ACTIVITY: From the first line through the one containing "[265,2007,550,2023] JObject_FromJObjectRef(res, class<T>)", restate the listing word for word, and give no other lines.

MATERIAL TO PROCESS:
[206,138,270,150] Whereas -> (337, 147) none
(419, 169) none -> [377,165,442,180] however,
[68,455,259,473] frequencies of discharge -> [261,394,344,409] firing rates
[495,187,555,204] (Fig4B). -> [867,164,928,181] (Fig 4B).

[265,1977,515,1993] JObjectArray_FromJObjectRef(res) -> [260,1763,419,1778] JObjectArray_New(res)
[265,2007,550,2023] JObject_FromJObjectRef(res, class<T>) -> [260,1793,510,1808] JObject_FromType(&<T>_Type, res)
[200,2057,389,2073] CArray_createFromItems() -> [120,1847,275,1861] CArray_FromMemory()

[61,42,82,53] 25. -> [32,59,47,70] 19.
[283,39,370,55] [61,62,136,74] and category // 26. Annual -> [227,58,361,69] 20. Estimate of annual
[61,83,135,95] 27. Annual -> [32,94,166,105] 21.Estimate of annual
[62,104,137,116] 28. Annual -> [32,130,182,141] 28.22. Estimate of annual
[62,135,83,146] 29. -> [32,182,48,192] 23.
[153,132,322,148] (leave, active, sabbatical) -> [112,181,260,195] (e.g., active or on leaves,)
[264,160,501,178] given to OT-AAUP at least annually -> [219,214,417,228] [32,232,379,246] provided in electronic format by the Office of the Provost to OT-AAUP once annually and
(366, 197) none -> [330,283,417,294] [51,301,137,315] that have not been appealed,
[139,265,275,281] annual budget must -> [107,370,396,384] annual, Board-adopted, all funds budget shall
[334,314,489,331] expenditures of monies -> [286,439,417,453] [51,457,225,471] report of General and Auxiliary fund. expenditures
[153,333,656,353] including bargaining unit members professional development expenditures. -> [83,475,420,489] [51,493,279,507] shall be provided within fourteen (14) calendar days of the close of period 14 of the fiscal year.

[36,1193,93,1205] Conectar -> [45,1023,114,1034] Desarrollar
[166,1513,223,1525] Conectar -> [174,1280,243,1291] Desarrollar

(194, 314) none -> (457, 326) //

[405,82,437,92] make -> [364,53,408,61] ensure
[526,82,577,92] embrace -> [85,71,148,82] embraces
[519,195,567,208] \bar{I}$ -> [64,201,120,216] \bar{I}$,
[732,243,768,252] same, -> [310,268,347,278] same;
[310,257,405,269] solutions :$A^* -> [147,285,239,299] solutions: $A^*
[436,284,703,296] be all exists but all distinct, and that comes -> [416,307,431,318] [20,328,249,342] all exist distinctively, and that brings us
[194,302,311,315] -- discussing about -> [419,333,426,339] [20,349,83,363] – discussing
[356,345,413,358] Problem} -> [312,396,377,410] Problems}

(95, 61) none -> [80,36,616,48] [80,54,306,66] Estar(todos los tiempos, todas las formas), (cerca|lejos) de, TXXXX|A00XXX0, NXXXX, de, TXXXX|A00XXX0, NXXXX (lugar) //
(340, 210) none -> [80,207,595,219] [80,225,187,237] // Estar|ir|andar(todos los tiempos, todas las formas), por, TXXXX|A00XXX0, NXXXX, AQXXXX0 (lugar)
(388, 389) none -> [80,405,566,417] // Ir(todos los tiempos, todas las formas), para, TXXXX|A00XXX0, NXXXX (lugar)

RESULT OF THE EXERCISE:
[206,138,270,150] Whereas -> (337, 147) none
(419, 169) none -> [377,165,442,180] however,
[68,455,259,473] frequencies of discharge -> [261,394,344,409] firing rates
[495,187,555,204] (Fig4B). -> [867,164,928,181] (Fig 4B).

[265,1977,515,1993] JObjectArray_FromJObjectRef(res) -> [260,1763,419,1778] JObjectArray_New(res)
[265,2007,550,2023] JObject_FromJObjectRef(res, class<T>) -> [260,1793,510,1808] JObject_FromType(&<T>_Type, res)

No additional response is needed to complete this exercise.